*Data listing*:

++++++

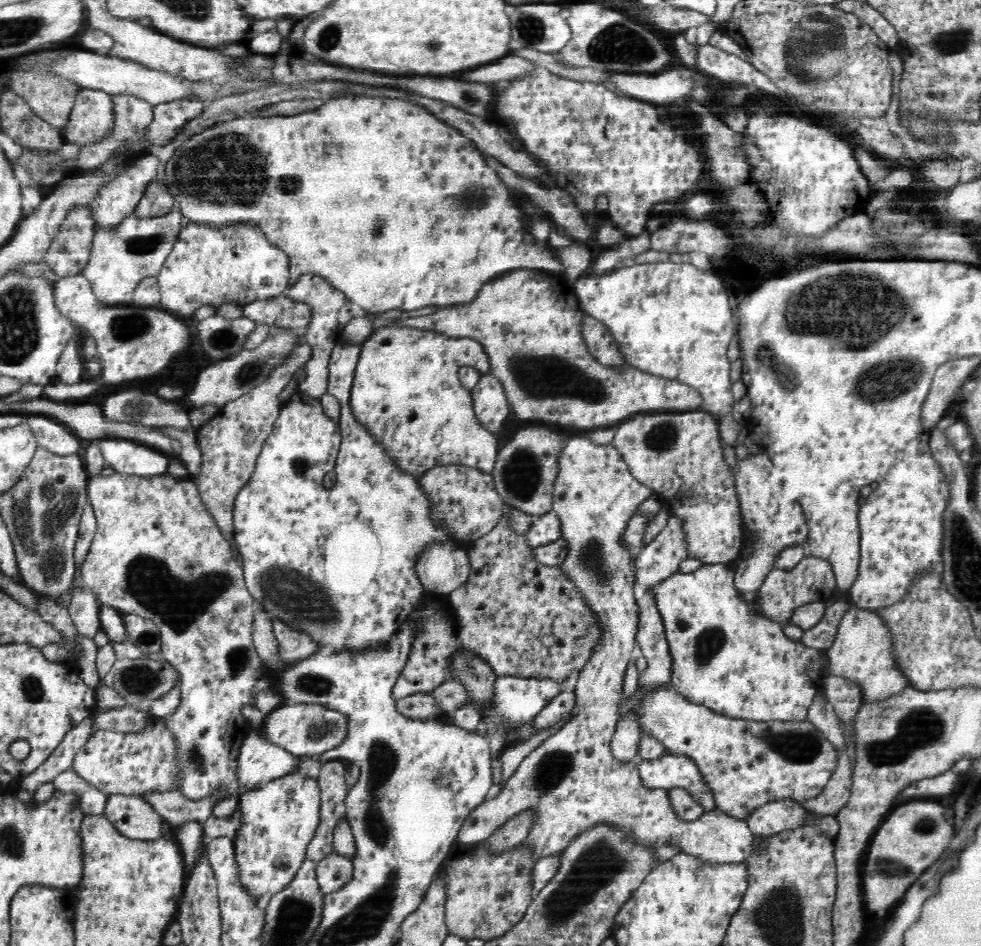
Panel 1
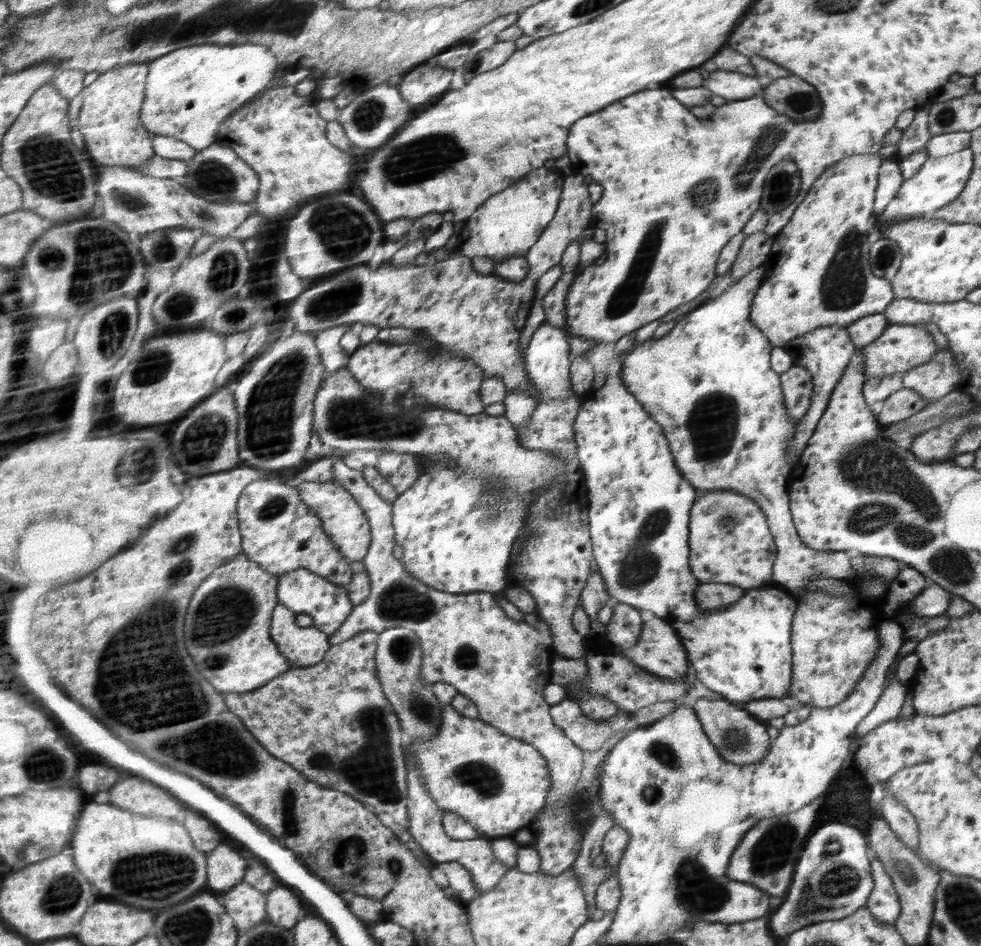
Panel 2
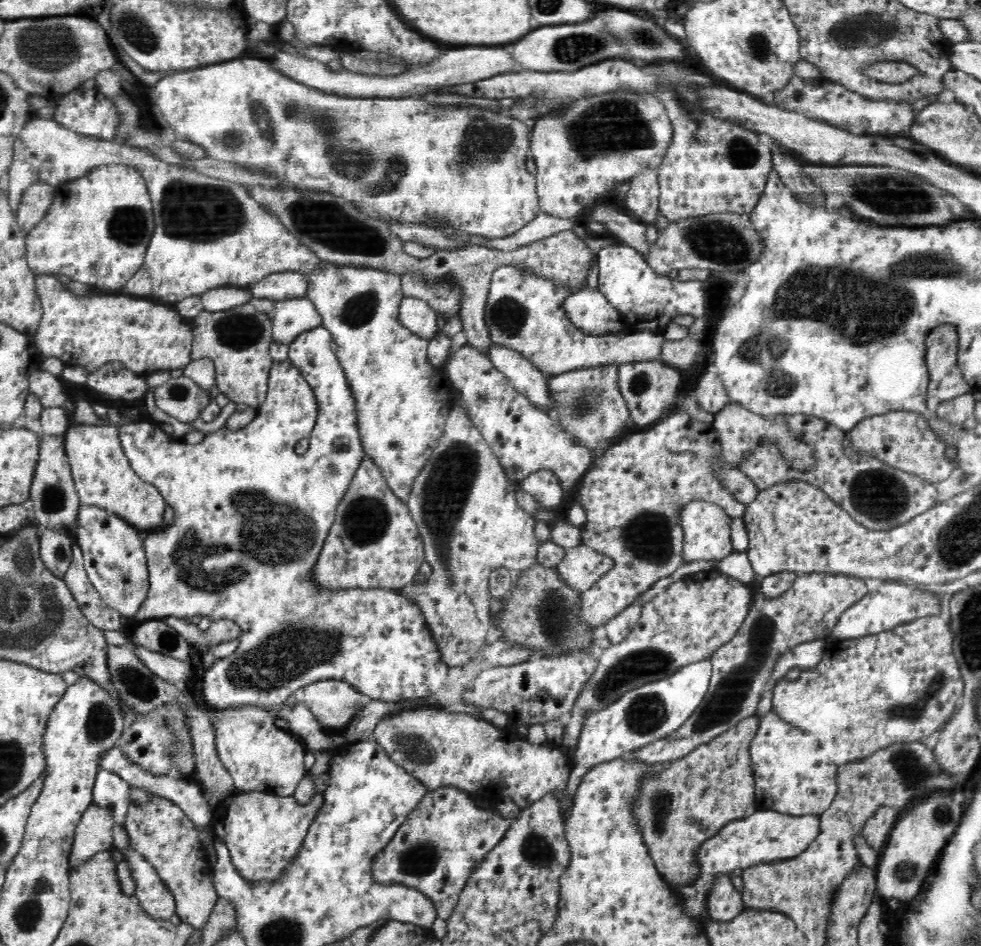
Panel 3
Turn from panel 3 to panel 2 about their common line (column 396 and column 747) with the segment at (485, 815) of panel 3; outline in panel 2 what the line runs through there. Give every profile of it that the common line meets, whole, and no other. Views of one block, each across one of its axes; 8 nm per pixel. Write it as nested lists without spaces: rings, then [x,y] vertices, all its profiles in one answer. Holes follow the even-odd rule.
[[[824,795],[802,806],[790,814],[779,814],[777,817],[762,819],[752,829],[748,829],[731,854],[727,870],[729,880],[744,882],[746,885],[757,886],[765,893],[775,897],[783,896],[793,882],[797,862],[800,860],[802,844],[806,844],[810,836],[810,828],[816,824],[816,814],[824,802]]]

++++++

*Problem to solve*: With no pictures included, write out the entries exactly.

*Written solution*:
Panel 1
Panel 2
Panel 3
Turn from panel 3 to panel 2 about their common line (column 396 and column 747) with the segment at (485, 815) of panel 3; outline in panel 2 what the line runs through there. Give every profile of it that the common line meets, whole, and no other. Views of one block, each across one of its axes; 8 nm per pixel. Write it as nested lists without spaces: rings, then [x,y] vertices, all its profiles in one answer. Holes follow the even-odd rule.
[[[824,795],[802,806],[790,814],[779,814],[777,817],[762,819],[752,829],[748,829],[731,854],[727,870],[729,880],[744,882],[746,885],[757,886],[765,893],[775,897],[783,896],[793,882],[797,862],[800,860],[802,844],[806,844],[810,836],[810,828],[816,824],[816,814],[824,802]]]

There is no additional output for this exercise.